“The impact of climate change is going to be most likely so harmful that it would threaten governments,” said 2007 Nobel Peace Prize winner and chairman of the U.N. Intergovernmental Panel on Climate Change (IPCC
) Rajendra K. Pachauri in an interview with Reuters
earlier this week. Pachauri focused his remarks on Africa, whose one billion people are among the most vulnerable to the effects of climate change and whose governments frequently lack the capacity to adapt to the impending changes.
“If the situation in Africa is a scar on the conscience of the world, then if the world has a conscience it has to remove that scar,” Pachauri said. While a number of high-profile conflicts in Africa’s recent history have revolved around natural resources, Pachauri warned that environmental change could soon eclipse the so-called “resource curse” as a driver of conflict, citing research predicting that by 2020, climate change could leave between 75 million and 250 million additional Africans without access to water and could reduce the yields of farmers who depend on rain-fed agriculture by half. “Climate change has the potential to be a problem for the maintenance of peace,” he said.

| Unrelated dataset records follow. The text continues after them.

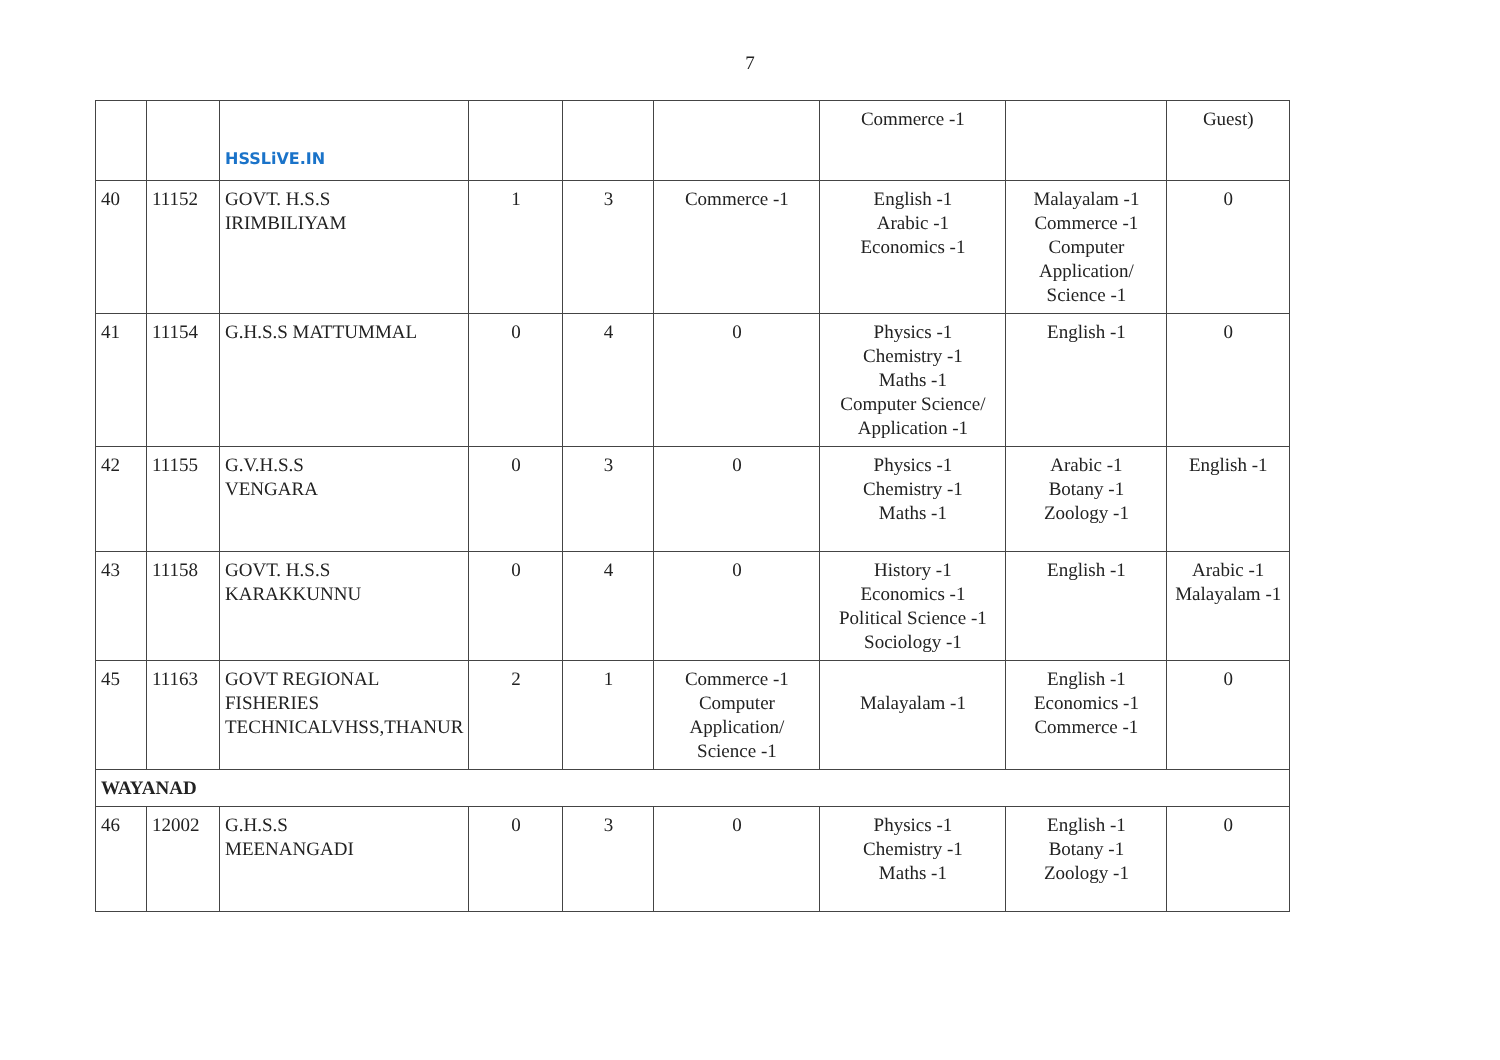7
| | | HSSLiVE.IN | | | | Commerce -1 | | Guest) |
| 40 | 11152 | GOVT. H.S.S IRIMBILIYAM | 1 | 3 | Commerce -1 | English -1 Arabic -1 Economics -1 | Malayalam -1 Commerce -1 Computer Application/ Science -1 | 0 |
| 41 | 11154 | G.H.S.S MATTUMMAL | 0 | 4 | 0 | Physics -1 Chemistry -1 Maths -1 Computer Science/ Application -1 | English -1 | 0 |
| 42 | 11155 | G.V.H.S.S VENGARA | 0 | 3 | 0 | Physics -1 Chemistry -1 Maths -1 | Arabic -1 Botany -1 Zoology -1 | English -1 |
| 43 | 11158 | GOVT. H.S.S KARAKKUNNU | 0 | 4 | 0 | History -1 Economics -1 Political Science -1 Sociology -1 | English -1 | Arabic -1 Malayalam -1 |
| 45 | 11163 | GOVT REGIONAL FISHERIES TECHNICALVHSS,THANUR | 2 | 1 | Commerce -1 Computer Application/ Science -1 | Malayalam -1 | English -1 Economics -1 Commerce -1 | 0 |
| WAYANAD | | | | | | | | |
| 46 | 12002 | G.H.S.S MEENANGADI | 0 | 3 | 0 | Physics -1 Chemistry -1 Maths -1 | English -1 Botany -1 Zoology -1 | 0 |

The rapidly worsening global food crisis has hit certain parts of Africa particularly hard—instigating riots in Egypt and Burkina Faso, for example—and with food and water becoming increasingly precious commodities, dire outcomes seem increasingly likely. “The answer,” Pachauri said, “is for developed nations to realize that we are living on one planet. We are all inhabitants of spaceship earth.” But, he conceded, “we are nowhere close yet.”